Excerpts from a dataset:
════════════════════
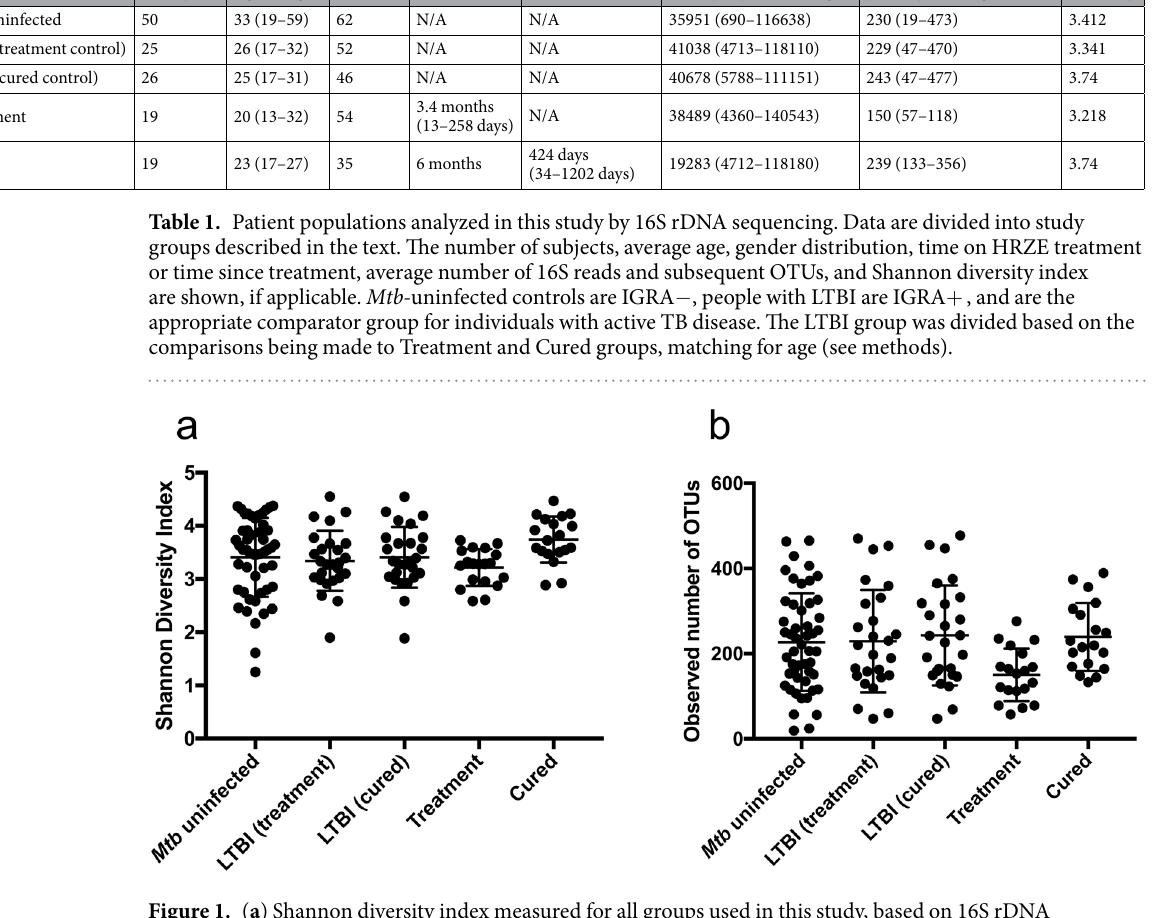
Figure 1. ( a ) Shannon diversity index measured for all groups used in this study, based on 16S rDNA sequencing data. The LTBI (treatment) group indicates subjects who are the age-matched controls for the treatment group, and the LTBI (cured) group indicates the age-matched controls for the cured group. ( b ) Raw number of observed OTUs clustered at 97% similarity for the indicated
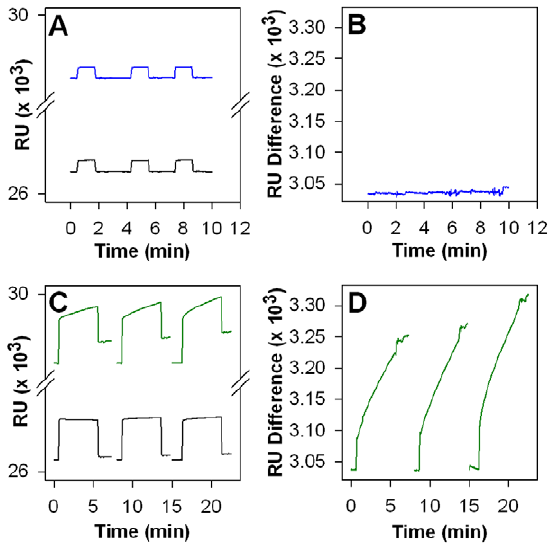
Figure 7. SPR analysis of cisplatin and tannic acid binding immobilized CMG2. A ) SPR sensorgram using a streptavidin- modified carboxydextran gold sensorchip where biotinylated CMG2 was immobilized in channel 2 (blue trace) and biotin-PEG was immobilized in channel 1 (black trace) as a control. A solution of 500 m M cisplatin in HBST was flowed over the sensor surface. Three independent injections are recorded. B ) A difference sensorgram is shown based on the data in Figure 7A. C ) SPR sensorgram where biotinylated CMG2 was immobilized in channel 2 (green trace) and biotin-PEG was immobilized in channel 1 (black trace) as a control. A solution of 1 m M tannic acid in HBST was flowed over the sensor surface. Three independent injections are shown. D ) A difference sensorgram is shown based on the data in Figure 7C.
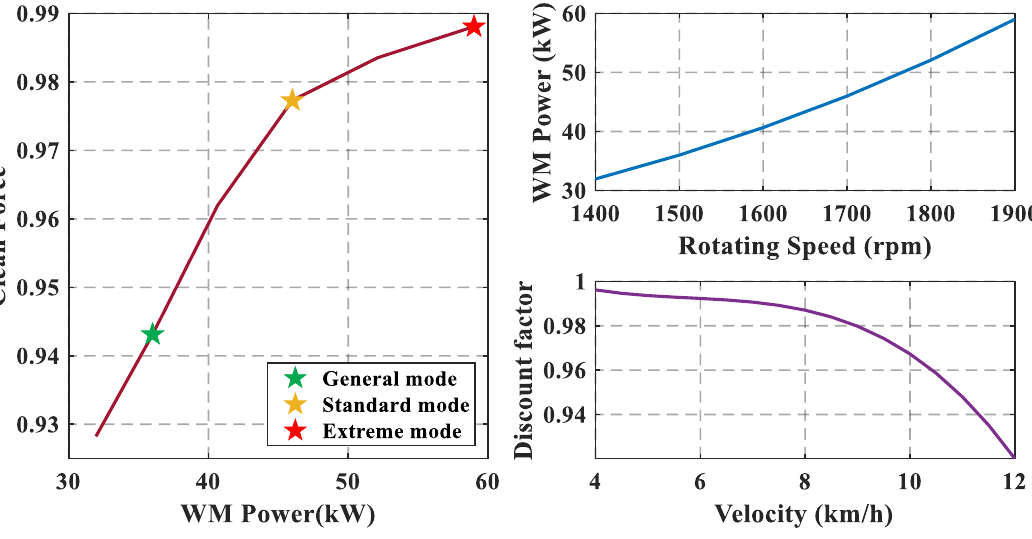
Figure 10. Power requirement model of the working motor.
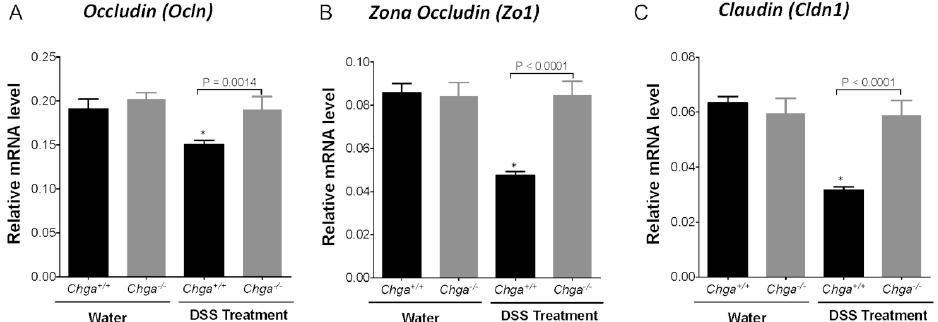
Figure 3. Deletion of chromogranin-A gene ( Chga ) maintains colonic tight junction (TJ) mRNA expression proteins in acute dextran sulphate sodium (DSS)-induced colitis. Wild-type ( Chga +/+ ) and Chga -knockout ( Chga − / − ) mice were given 5% DSS solution for five days in the drinking water to induce colitis. Control mice received water without DSS. Mice were sacrificed at day five, and colonic tissues were processed for mRNA expression. ( A – C ) Whole colonic mRNA expression of tight junction (TJ) proteins (occludin [ Ocln ], zonula occludens-1 [ Zo1 ], claudin [ Cldn1 ]) quantified RT-qPCR. One-way ANOVA followed by Tukey’s multiple comparison test. Each value represents the mean ± SEM, n = 6–8 per group. * p < 0.005 refers to significance compared with water treatment groups.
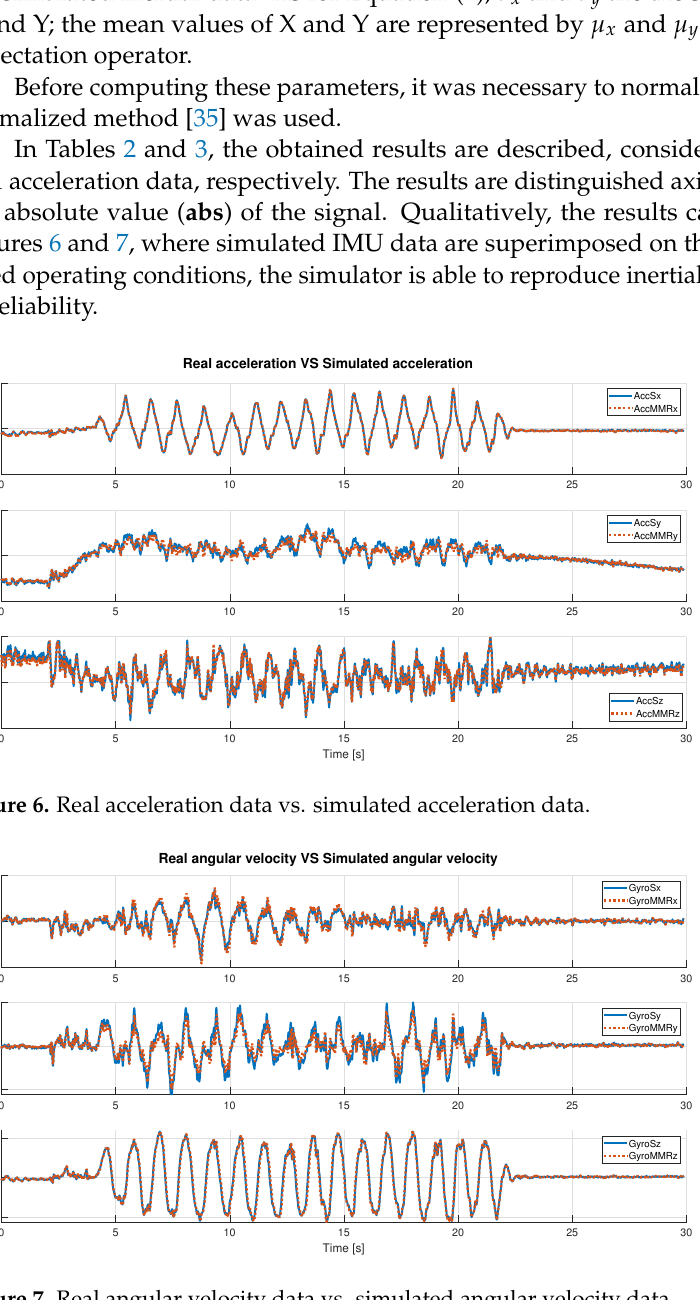
Figure 7. Real angular velocity data vs. simulated angular velocity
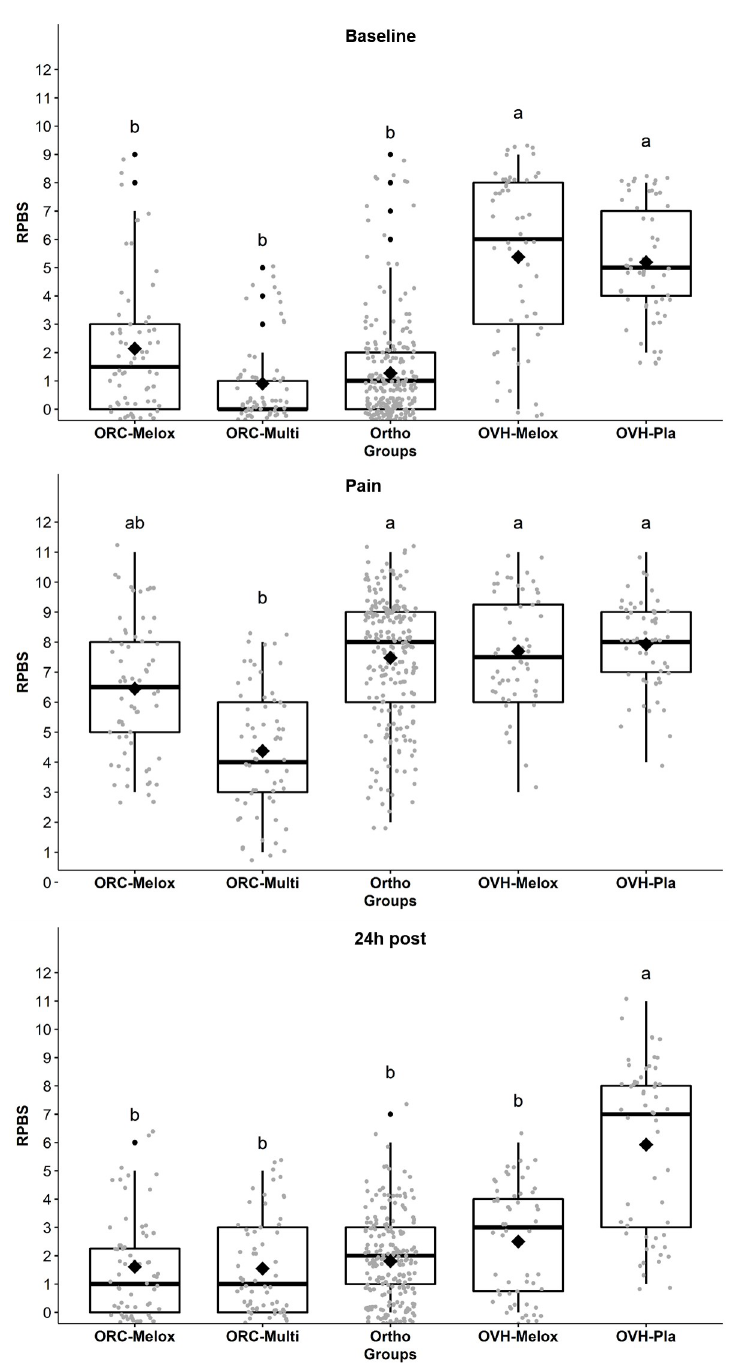
Fig 4. Box-plot of the scores (median/amplitude) of the RPBS (rabit pain behaviour scale), comparing the groups at each perioperative time point. The top and bottom box lines represent the interquartile range (25 to 75%), the line within the box represents the median, the extremes of the whiskers represent the minimum and maximum values, black lozenges ( ♦ ) represent the mean and black circles (•) represent outliers. RPBS: Rabbit pain behaviour scale. Different letters express significant differences between groups where a > b, according to the mixed linear model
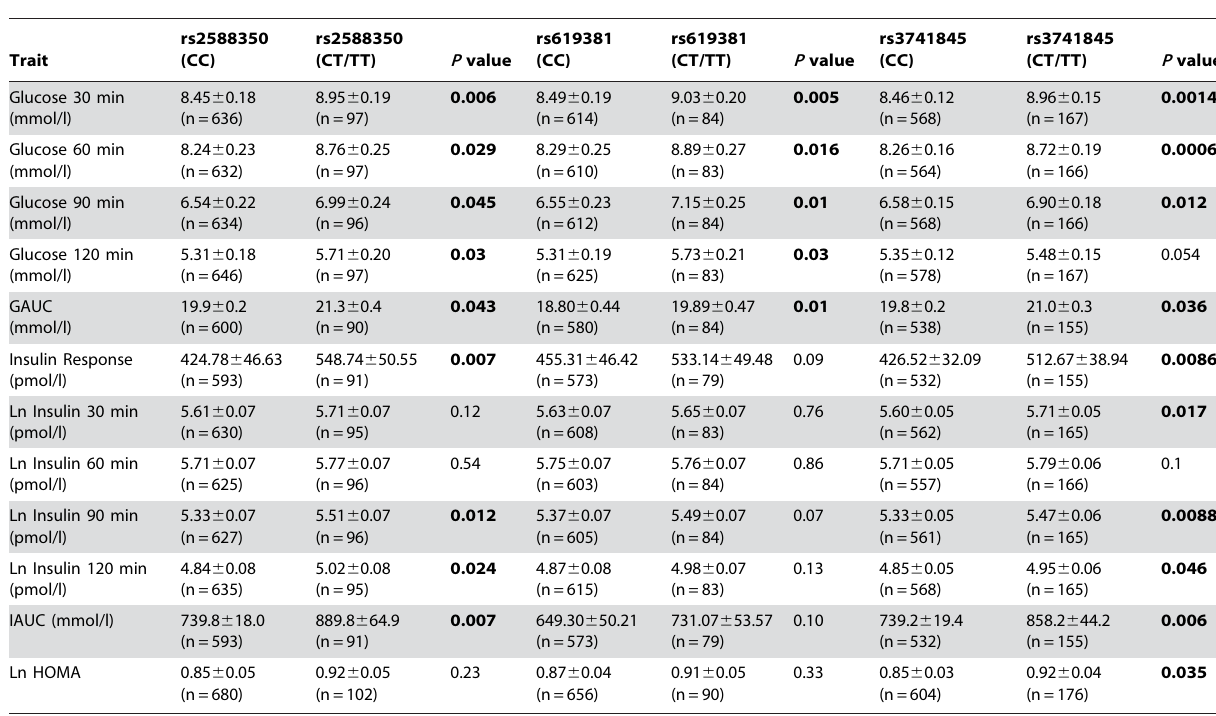
Table 5. Associations with insulin and glucose metrics from OGTT in non-diabetic AFDS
════════════════════
WHAT YOU HAVE TO DO: Your answer should be the lines from the first record down to the line containing "Figure 10. Power", restated exactly, with no pictures.

ANSWER SECTION:
Figure 1. ( a ) Shannon diversity index measured for all groups used in this study, based on 16S rDNA sequencing data. The LTBI (treatment) group indicates subjects who are the age-matched controls for the treatment group, and the LTBI (cured) group indicates the age-matched controls for the cured group. ( b ) Raw number of observed OTUs clustered at 97% similarity for the indicated
Figure 7. SPR analysis of cisplatin and tannic acid binding immobilized CMG2. A ) SPR sensorgram using a streptavidin- modified carboxydextran gold sensorchip where biotinylated CMG2 was immobilized in channel 2 (blue trace) and biotin-PEG was immobilized in channel 1 (black trace) as a control. A solution of 500 m M cisplatin in HBST was flowed over the sensor surface. Three independent injections are recorded. B ) A difference sensorgram is shown based on the data in Figure 7A. C ) SPR sensorgram where biotinylated CMG2 was immobilized in channel 2 (green trace) and biotin-PEG was immobilized in channel 1 (black trace) as a control. A solution of 1 m M tannic acid in HBST was flowed over the sensor surface. Three independent injections are shown. D ) A difference sensorgram is shown based on the data in Figure 7C.
Figure 10. Power requirement model of the working motor.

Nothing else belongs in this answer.